What you have to do: Reproduce exactly the lines from the start of the records through the line containing "etwas Glück einen von", both included. Leave the pictures out.

Input:
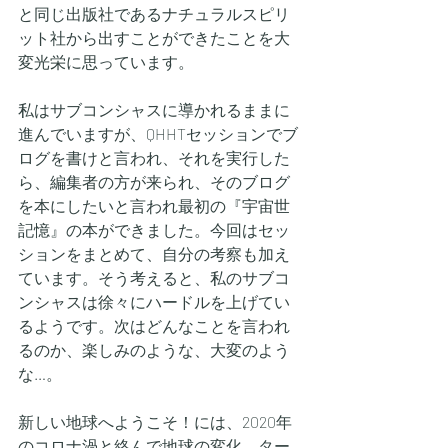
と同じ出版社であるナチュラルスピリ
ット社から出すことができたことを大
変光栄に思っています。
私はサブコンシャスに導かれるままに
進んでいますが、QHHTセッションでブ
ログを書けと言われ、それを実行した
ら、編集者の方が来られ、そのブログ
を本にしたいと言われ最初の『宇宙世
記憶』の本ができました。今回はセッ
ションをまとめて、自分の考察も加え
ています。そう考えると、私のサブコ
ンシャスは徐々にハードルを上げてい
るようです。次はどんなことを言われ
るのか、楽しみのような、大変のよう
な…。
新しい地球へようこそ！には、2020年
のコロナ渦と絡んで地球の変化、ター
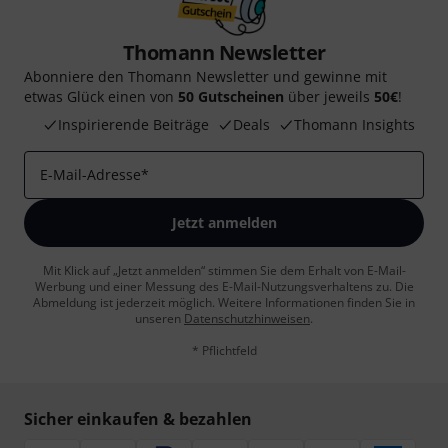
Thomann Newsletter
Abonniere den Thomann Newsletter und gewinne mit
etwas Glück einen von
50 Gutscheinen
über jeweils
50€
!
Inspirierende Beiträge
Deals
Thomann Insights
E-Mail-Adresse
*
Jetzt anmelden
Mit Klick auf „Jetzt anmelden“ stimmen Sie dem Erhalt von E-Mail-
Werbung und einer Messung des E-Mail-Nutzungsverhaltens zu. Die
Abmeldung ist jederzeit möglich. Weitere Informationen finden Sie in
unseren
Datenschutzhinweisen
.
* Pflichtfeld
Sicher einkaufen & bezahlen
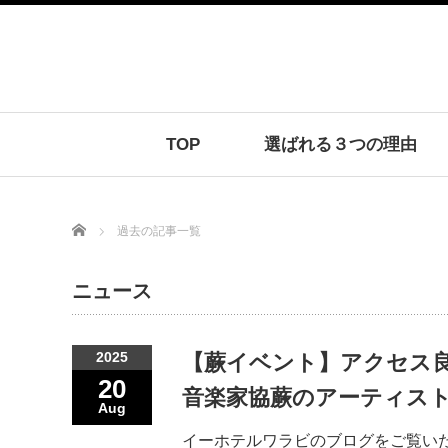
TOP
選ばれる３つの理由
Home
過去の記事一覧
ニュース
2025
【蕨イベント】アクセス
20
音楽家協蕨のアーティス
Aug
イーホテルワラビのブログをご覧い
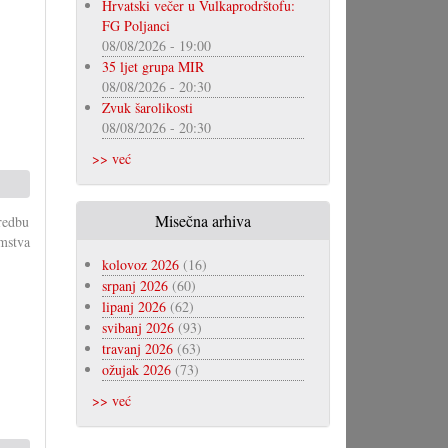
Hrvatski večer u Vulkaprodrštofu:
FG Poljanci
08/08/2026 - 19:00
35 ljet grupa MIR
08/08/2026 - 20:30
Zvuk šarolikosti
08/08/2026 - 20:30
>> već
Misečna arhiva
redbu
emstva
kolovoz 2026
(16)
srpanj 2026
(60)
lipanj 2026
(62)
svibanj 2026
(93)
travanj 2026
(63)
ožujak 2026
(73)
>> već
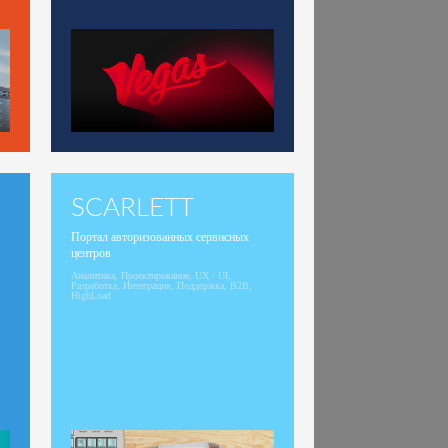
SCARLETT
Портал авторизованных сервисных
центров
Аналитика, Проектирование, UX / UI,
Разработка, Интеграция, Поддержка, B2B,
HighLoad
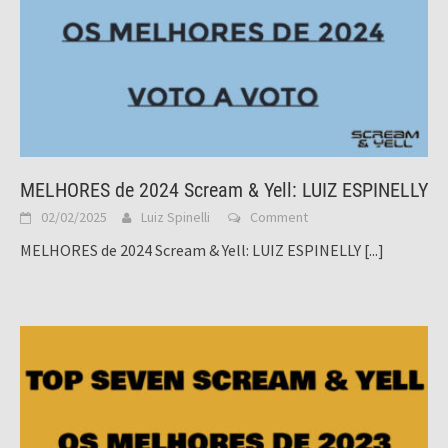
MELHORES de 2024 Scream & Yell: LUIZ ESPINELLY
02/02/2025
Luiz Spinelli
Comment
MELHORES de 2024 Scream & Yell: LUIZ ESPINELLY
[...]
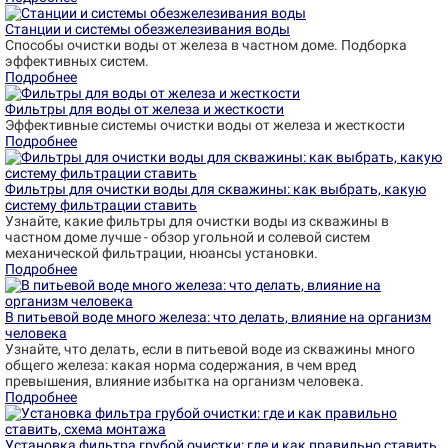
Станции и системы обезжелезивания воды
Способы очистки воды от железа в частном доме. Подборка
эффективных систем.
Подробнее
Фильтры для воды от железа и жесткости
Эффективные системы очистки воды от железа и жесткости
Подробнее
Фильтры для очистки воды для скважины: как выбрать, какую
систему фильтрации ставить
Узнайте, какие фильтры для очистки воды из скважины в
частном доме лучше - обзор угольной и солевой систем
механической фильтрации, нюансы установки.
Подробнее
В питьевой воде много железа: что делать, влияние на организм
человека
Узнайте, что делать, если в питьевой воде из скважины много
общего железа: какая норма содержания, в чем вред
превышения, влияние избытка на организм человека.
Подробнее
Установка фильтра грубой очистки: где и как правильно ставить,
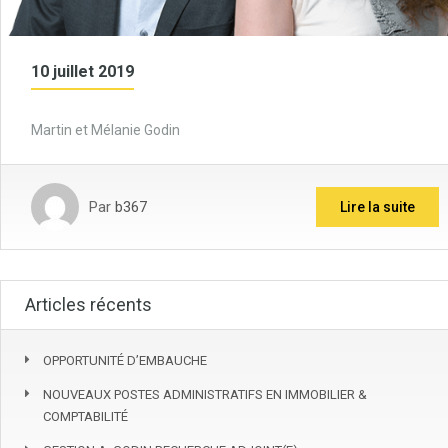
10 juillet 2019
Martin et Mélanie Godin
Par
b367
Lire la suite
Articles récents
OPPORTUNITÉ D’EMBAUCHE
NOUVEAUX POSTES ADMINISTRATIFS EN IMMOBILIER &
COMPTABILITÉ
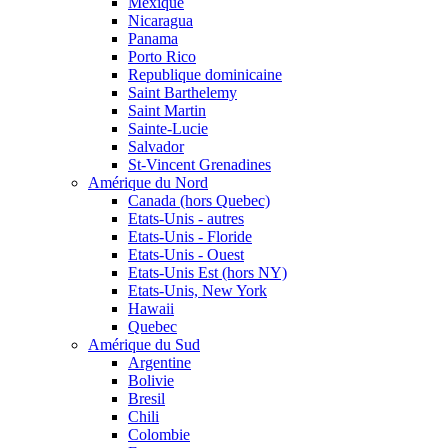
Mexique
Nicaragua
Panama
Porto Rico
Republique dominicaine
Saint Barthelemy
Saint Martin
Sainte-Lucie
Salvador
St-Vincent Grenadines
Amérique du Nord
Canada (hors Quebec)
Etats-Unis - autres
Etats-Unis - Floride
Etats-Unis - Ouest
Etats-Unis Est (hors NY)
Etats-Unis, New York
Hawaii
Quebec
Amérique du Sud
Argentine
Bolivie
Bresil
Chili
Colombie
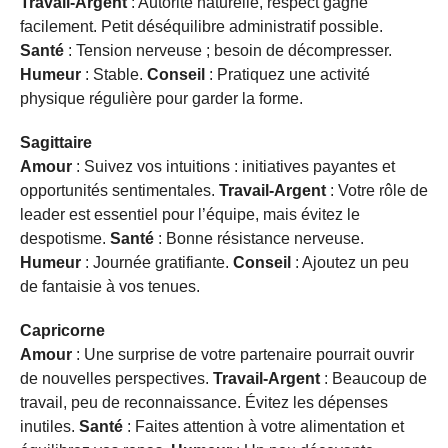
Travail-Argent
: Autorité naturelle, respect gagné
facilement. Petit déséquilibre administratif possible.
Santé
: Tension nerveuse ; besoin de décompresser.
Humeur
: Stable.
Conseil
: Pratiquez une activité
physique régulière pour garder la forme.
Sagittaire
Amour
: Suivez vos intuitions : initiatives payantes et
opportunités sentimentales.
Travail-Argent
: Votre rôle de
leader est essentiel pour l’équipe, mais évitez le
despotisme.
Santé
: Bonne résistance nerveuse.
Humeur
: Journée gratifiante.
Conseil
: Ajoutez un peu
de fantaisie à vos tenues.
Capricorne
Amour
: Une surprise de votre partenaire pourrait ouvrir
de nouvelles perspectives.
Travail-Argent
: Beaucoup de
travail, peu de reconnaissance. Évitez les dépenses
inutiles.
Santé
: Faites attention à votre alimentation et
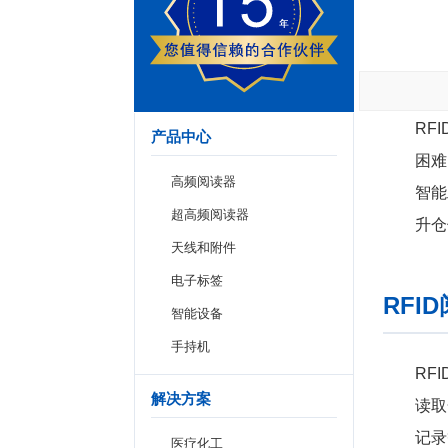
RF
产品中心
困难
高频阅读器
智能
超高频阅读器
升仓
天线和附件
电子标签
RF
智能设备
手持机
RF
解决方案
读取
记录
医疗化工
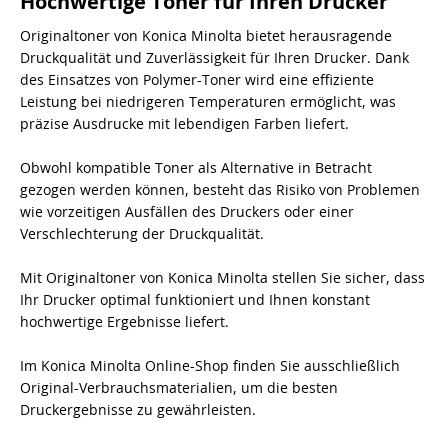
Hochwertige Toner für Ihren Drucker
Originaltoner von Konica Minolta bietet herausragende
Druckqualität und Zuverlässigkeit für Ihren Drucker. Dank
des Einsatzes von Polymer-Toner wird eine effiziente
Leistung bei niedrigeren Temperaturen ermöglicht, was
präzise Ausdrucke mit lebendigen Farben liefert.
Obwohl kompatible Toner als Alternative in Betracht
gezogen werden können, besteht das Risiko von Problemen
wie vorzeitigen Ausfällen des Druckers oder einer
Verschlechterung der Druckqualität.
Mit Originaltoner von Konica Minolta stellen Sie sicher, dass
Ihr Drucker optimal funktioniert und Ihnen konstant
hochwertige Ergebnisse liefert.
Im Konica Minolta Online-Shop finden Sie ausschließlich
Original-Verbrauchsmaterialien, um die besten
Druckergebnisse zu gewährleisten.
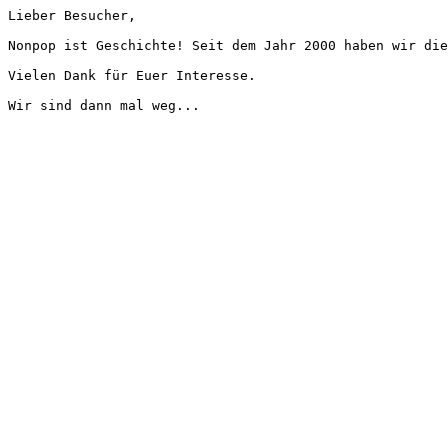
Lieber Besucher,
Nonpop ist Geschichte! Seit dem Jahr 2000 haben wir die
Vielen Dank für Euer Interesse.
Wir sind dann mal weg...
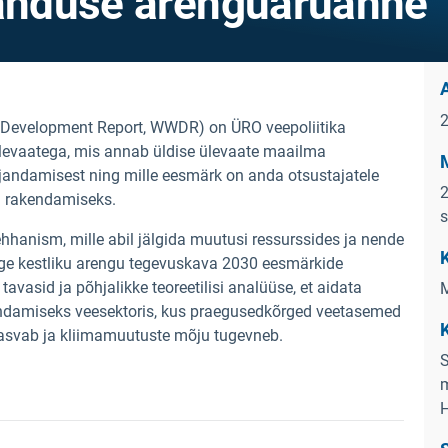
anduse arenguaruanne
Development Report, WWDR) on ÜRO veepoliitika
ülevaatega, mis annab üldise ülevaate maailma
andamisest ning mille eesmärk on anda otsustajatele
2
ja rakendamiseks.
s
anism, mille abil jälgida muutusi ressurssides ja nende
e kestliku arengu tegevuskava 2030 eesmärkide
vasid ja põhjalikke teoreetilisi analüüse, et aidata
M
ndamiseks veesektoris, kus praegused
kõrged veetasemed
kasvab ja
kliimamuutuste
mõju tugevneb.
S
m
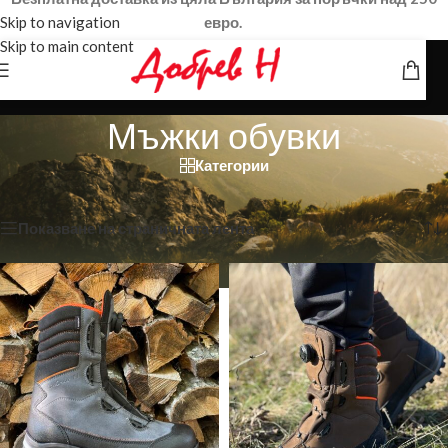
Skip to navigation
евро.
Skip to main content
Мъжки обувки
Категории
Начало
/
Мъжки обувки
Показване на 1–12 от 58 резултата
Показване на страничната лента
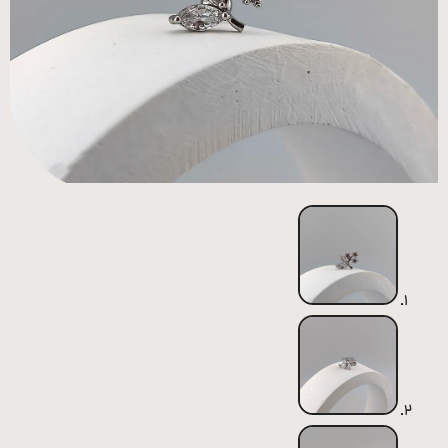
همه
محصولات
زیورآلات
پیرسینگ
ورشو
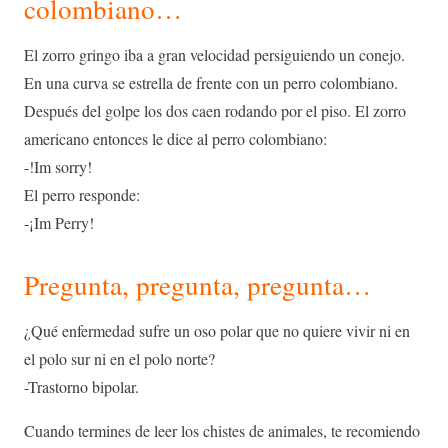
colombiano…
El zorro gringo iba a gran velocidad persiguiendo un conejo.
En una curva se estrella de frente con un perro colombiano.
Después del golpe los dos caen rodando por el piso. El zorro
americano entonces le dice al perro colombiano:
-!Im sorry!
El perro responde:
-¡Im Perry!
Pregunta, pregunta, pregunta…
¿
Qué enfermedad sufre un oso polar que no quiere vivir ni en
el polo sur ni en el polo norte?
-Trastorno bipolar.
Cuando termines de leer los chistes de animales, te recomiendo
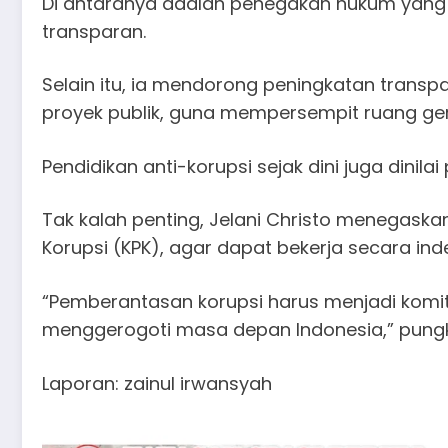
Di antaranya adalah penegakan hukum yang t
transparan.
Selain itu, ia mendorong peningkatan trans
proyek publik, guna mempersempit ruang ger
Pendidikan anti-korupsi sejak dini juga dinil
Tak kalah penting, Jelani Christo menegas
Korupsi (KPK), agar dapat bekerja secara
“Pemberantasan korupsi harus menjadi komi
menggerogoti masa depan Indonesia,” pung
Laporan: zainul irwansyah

Output for this task:
と同じ出版社であるナチュラルスピリ
ット社から出すことができたことを大
変光栄に思っています。
私はサブコンシャスに導かれるままに
進んでいますが、QHHTセッションでブ
ログを書けと言われ、それを実行した
ら、編集者の方が来られ、そのブログ
を本にしたいと言われ最初の『宇宙世
記憶』の本ができました。今回はセッ
ションをまとめて、自分の考察も加え
ています。そう考えると、私のサブコ
ンシャスは徐々にハードルを上げてい
るようです。次はどんなことを言われ
るのか、楽しみのような、大変のよう
な…。
新しい地球へようこそ！には、2020年
のコロナ渦と絡んで地球の変化、ター
Thomann Newsletter
Abonniere den Thomann Newsletter und gewinne mit
etwas Glück einen von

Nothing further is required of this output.